*TEXTO DE ORIGEM*:
====
Faz 50 anos, o México era mais rico que Portugal. Em 1950, um país como o Brasil tinha uma renda per capita mais elevada que o da Coréia do Sul. Faz 60 anos, Honduras tinha mais riqueza per capita que Cingapura, e hoje Cingapura em questão de 35 a 40 anos é um país com $40.000 de renda anual por habitante. Bem, algo nós fizemos mal, os latino-americanos.
Que fizemos errado? Nem posso enumerar todas as coisas que fizemos mal. Para começar, temos uma escolaridade de 7 anos.
Essa é a escolaridade média da América Latina e não é o caso da maioria dos países asiáticos. Certamente não é o caso de países como Estados Unidos e Canadá, com a melhor educação do mundo, similar a dos europeus. De cada 10 estudantes que ingressam no nível secundário na América Latina, em alguns países, só um termina esse nível secundário.
Há países que têm uma mortalidade infantil de 50 crianças por cada mil, quando a média nos países asiáticos mais avançados é de 8, 9 ou 10.
Nós temos países onde a carga tributária é de 12% do produto interno bruto e não é responsabilidade de ninguém, exceto nossa, que não cobremos dinheiro das pessoas mais ricas dos nossos países. Ninguém tem a culpa disso, a não ser nós mesmos.
Em 1950, cada cidadão norte-americano era quatro vezes mais rico que um cidadão latino-americano. Hoje em dia, um cidadão norte-americano é 10, 15 ou 20 vezes mais rico que um latino-americano. Isso não é culpa dos Estados Unidos, é culpa nossa.
====
*TRECHOS DE DADOS*:
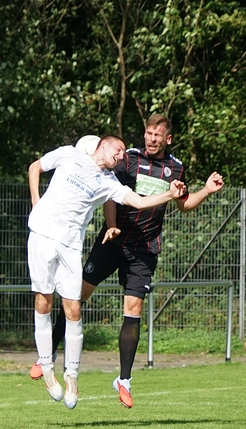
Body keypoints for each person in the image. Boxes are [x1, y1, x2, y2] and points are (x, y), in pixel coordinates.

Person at [38, 116, 225, 408]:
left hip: (144, 250)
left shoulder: (175, 167)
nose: (151, 139)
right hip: (113, 242)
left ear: (168, 139)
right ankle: (48, 353)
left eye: (157, 135)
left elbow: (183, 204)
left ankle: (123, 380)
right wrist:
====
*EXERCÍCIOS PROPOSTOS*:
**a)** Reescreva o trecho do texto de origem começando em "Que fizemos errado?" e indo até "8, 9 ou 10.", com "escolaridade" trocado por "escolarização".
**b)** Diga se cada afirmação concorda com o texto de origem, respondendo sim ou não e citando as palavras do texto que decidem: (i) Em 1950, o Brasil tinha renda per capita mais elevada que a Coreia do Sul. (ii) A escolaridade média da América Latina é de 10 anos. (iii) Em 1950, cada cidadão norte-americano era dez vezes mais rico que um cidadão latino-americano.
As entradas não servem para nada aqui.

*GABARITO*:
**a)**
Que fizemos errado? Nem posso enumerar todas as coisas que fizemos mal. Para começar, temos uma escolarização de 7 anos.
Essa é a escolarização média da América Latina e não é o caso da maioria dos países asiáticos. Certamente não é o caso de países como Estados Unidos e Canadá, com a melhor educação do mundo, similar a dos europeus. De cada 10 estudantes que ingressam no nível secundário na América Latina, em alguns países, só um termina esse nível secundário.
Há países que têm uma mortalidade infantil de 50 crianças por cada mil, quando a média nos países asiáticos mais avançados é de 8, 9 ou 10.

**b)**
(i) Sim: "Em 1950, um país como o Brasil tinha uma renda per capita mais elevada que o da Coréia do Sul."
(ii) Não: "Para começar, temos uma escolaridade de 7 anos."
(iii) Não: "Em 1950, cada cidadão norte-americano era quatro vezes mais rico que um cidadão latino-americano."